We split the exposure and claims into two groups for each policy year: (i) those who claim only once in the current policy year, i.e. the newly ill insureds; and (ii) those who had been ill in their previous policy years. The claim rate of newly ill insureds (the orange line) is also growing by policy year, but at a much lower rate than that of all insureds. This growth is caused by an aging portfolio, wearing-off of the underwriting effect, and the leveraging effect of the deductible. For a no‑deductible medical portfolio, a different trend might be observed.
Continuing claims are the major driver of the development of claim rate
As illustrated by the dark blue bars of Figure 1, around 20% of insureds who have had claims in the first policy year will continue to claim in the second policy year, and this tendency continues in the third year.
A similar trend is observed for those who have had their first claim in the second policy year (the light blue bar): 15% will continue to claim in the third policy year. We are not exactly sure why the probability of continuing claims differs by when the first claim occurs, but it is probably because there is less tendency of anti-selection for insureds having their first claims in the second policy year.
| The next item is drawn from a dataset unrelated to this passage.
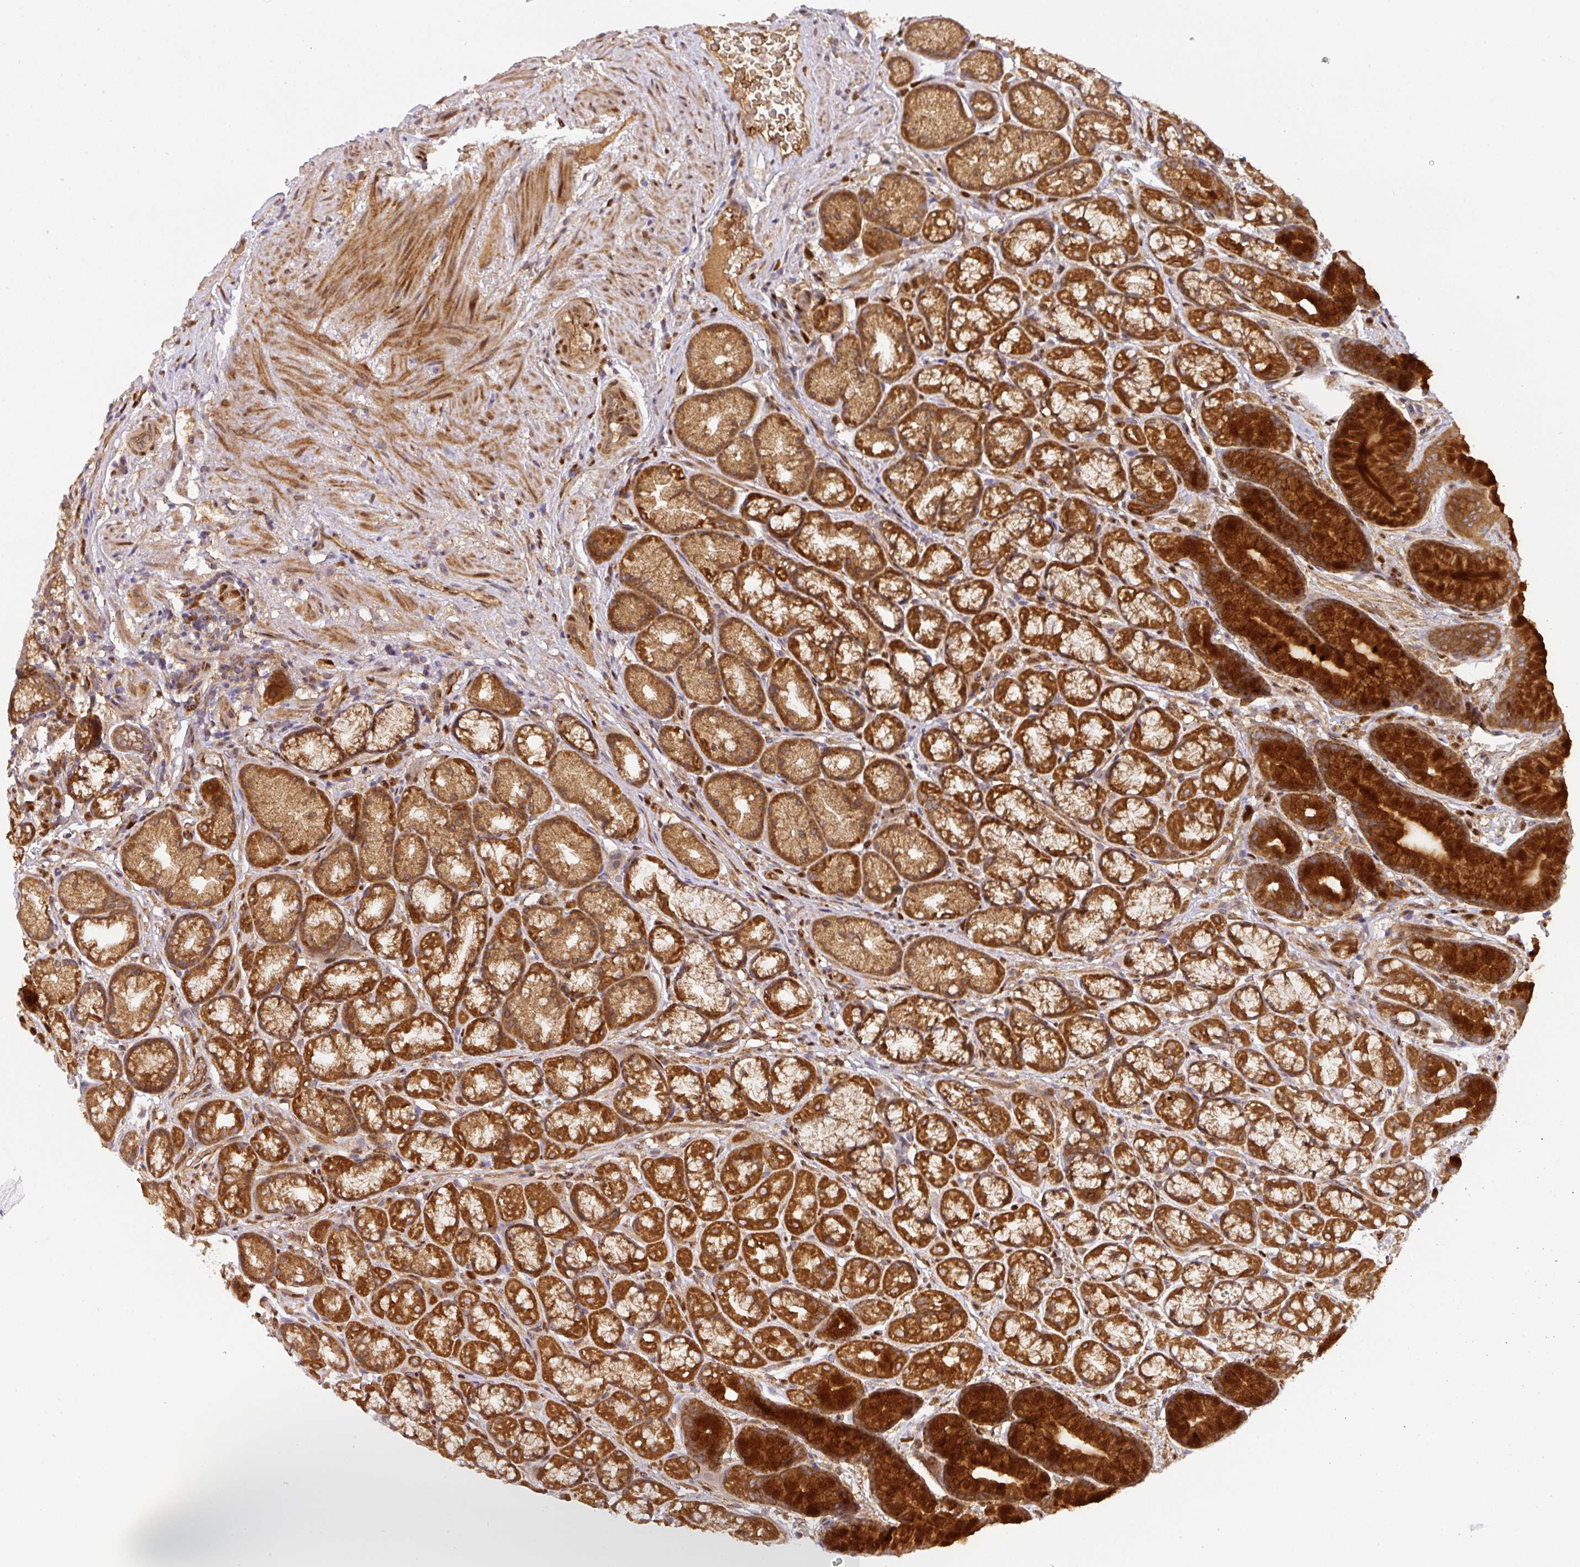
{"staining": {"intensity": "strong", "quantity": ">75%", "location": "cytoplasmic/membranous"}, "tissue": "stomach", "cell_type": "Glandular cells", "image_type": "normal", "snomed": [{"axis": "morphology", "description": "Normal tissue, NOS"}, {"axis": "topography", "description": "Stomach, lower"}], "caption": "Immunohistochemical staining of normal human stomach shows >75% levels of strong cytoplasmic/membranous protein positivity in about >75% of glandular cells.", "gene": "MALSU1", "patient": {"sex": "male", "age": 67}}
Development of Claim Severity
Another component of the medical claim cost is the yearly claim size per capita. For the same cohort of insureds, we make similar investigations of the average claim size (amount borne by insurer) as with the claim rate. In Figure 2, the increasing trend of yearly claim size per capita (not obvious in the graph) for new claims is also slower than that for all insureds.
The trend of new claims is mainly driven by medical inflation, including the advancement of medical technology and introduction of expensive drugs and equipment such as proton and heavy ion treatment, target drugs, CAR‑T, etc. The extent of medical inflation is also exacerbated by the leveraging effect of the deductible.